*** WORKING DATA

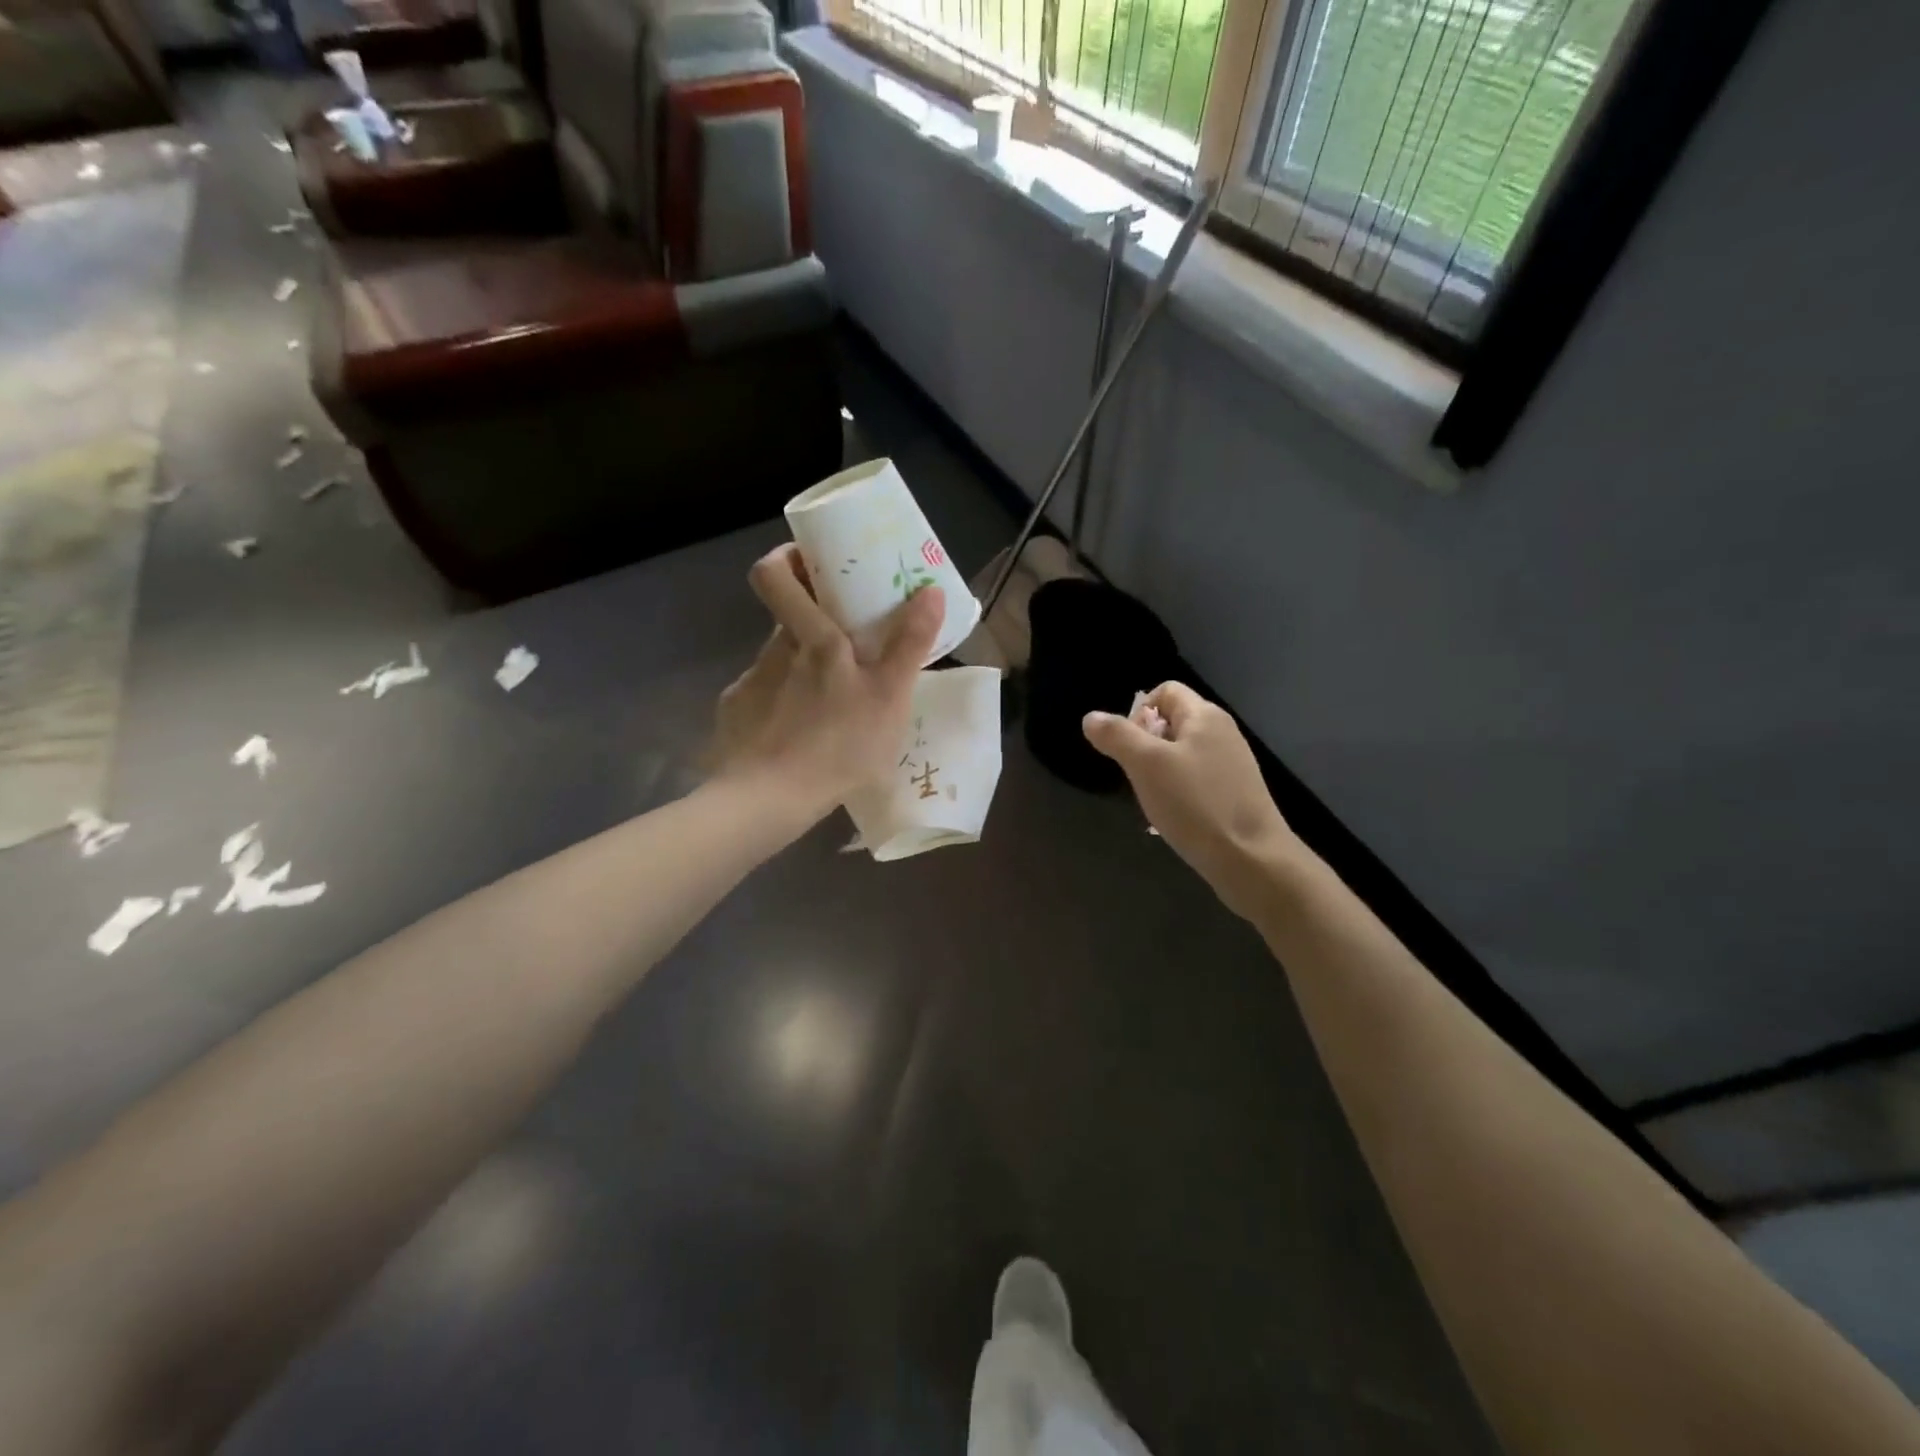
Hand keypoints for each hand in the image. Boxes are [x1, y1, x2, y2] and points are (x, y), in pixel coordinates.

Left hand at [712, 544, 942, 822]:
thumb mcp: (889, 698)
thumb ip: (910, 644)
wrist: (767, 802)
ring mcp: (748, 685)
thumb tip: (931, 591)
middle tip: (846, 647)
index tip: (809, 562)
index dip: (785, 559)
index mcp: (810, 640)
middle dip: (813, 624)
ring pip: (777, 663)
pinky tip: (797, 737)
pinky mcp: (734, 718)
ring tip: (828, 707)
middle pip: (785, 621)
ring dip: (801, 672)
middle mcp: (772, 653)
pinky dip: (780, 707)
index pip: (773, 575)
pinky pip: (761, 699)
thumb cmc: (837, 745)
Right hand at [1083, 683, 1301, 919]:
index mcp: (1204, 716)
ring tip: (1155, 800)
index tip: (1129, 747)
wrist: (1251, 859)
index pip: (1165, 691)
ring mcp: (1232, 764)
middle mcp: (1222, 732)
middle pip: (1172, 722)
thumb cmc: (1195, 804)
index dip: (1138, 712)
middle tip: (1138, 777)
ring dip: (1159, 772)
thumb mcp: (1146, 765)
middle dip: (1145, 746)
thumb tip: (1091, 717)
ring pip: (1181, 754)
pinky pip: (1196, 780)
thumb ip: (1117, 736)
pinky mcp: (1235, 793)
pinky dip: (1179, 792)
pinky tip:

******

◆ PROBLEM ◆
Pull every line containing "ring" from the data.

◆ ANSWER SECTION ◆
ring mcp: (748, 685)
ring pip: (777, 663)
ring tip: (828, 707)
ring dip: (801, 672)
ring tip: (1155, 800)
ring mcp: (1232, 764)
ring dip: (1159, 772)
ring pip: (1181, 754)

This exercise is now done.